[Exercise prompt] Report every line of the material below that contains the string "kombinieren", treating uppercase and lowercase letters as distinct.

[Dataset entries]
■ ■ ■ ■ ■ ■ ■

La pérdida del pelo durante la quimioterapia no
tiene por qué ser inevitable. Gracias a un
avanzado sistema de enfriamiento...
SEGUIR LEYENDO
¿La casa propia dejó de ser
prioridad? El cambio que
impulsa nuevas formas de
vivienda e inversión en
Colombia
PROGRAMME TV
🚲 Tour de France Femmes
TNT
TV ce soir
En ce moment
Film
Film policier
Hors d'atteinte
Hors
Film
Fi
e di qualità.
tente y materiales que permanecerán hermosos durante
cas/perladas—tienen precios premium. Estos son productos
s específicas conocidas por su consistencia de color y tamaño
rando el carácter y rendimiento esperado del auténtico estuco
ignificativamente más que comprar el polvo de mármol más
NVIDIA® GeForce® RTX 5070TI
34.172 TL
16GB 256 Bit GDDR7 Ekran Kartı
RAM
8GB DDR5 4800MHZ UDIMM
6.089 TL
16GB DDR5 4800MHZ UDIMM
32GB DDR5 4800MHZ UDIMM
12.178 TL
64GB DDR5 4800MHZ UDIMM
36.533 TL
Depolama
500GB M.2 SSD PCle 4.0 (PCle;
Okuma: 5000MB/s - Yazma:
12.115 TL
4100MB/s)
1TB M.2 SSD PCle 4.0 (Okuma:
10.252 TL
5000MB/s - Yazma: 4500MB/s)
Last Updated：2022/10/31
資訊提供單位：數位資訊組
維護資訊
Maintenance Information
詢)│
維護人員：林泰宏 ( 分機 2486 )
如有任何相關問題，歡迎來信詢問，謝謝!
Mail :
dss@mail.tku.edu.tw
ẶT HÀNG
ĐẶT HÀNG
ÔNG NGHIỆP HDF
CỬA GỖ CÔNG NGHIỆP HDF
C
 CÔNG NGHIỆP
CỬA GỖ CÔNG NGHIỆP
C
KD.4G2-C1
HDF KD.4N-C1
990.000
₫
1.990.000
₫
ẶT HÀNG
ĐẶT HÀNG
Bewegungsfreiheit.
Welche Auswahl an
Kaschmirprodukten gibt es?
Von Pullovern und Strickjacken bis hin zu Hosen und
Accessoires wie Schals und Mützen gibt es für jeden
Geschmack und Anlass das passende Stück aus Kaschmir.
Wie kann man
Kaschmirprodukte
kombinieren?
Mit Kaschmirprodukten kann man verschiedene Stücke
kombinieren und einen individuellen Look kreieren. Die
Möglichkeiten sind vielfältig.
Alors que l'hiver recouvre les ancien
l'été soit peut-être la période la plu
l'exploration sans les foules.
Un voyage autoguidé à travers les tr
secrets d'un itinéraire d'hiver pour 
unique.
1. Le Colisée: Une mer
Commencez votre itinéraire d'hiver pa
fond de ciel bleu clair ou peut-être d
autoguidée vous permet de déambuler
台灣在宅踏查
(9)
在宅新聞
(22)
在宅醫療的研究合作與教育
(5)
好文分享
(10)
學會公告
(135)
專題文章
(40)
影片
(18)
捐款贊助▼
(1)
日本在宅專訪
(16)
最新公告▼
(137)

■ ■ ■ ■ ■ ■ ■

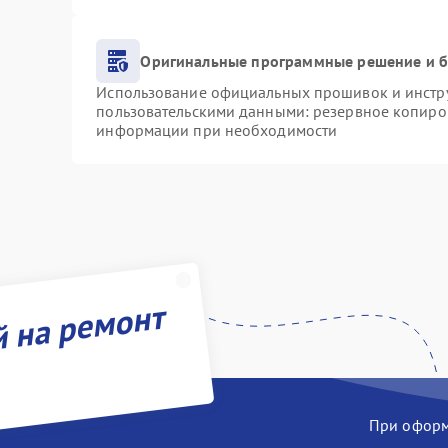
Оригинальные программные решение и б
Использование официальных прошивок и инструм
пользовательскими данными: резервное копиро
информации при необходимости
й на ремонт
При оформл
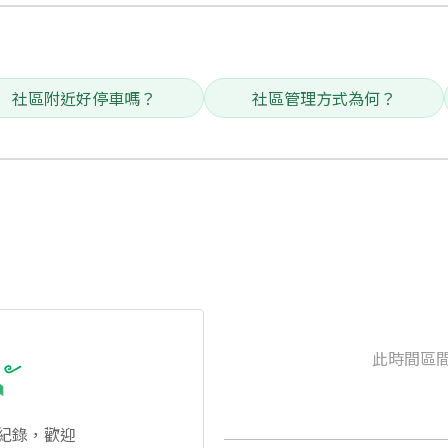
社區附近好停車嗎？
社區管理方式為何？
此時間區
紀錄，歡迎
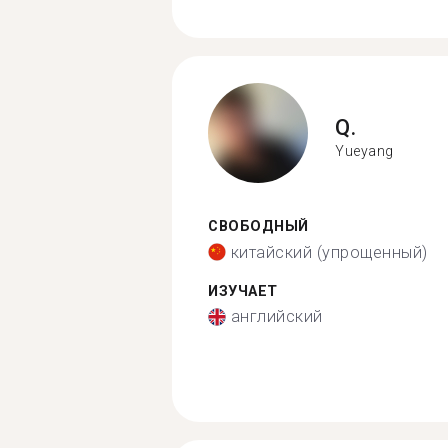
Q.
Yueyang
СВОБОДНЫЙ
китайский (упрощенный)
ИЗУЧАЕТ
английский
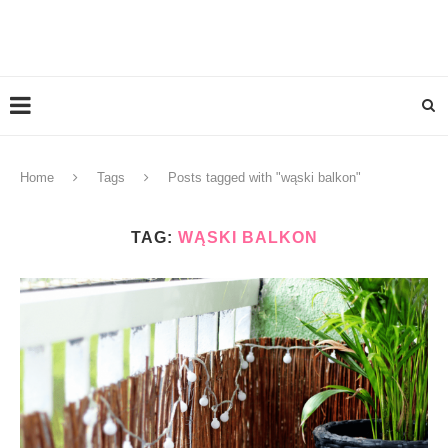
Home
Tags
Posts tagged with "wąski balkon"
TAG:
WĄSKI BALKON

■ ■ ■ ■ ■ ■ ■

[Answer to the problem]
kombinieren?
kombinieren und einen individuellen Look kreieren. Die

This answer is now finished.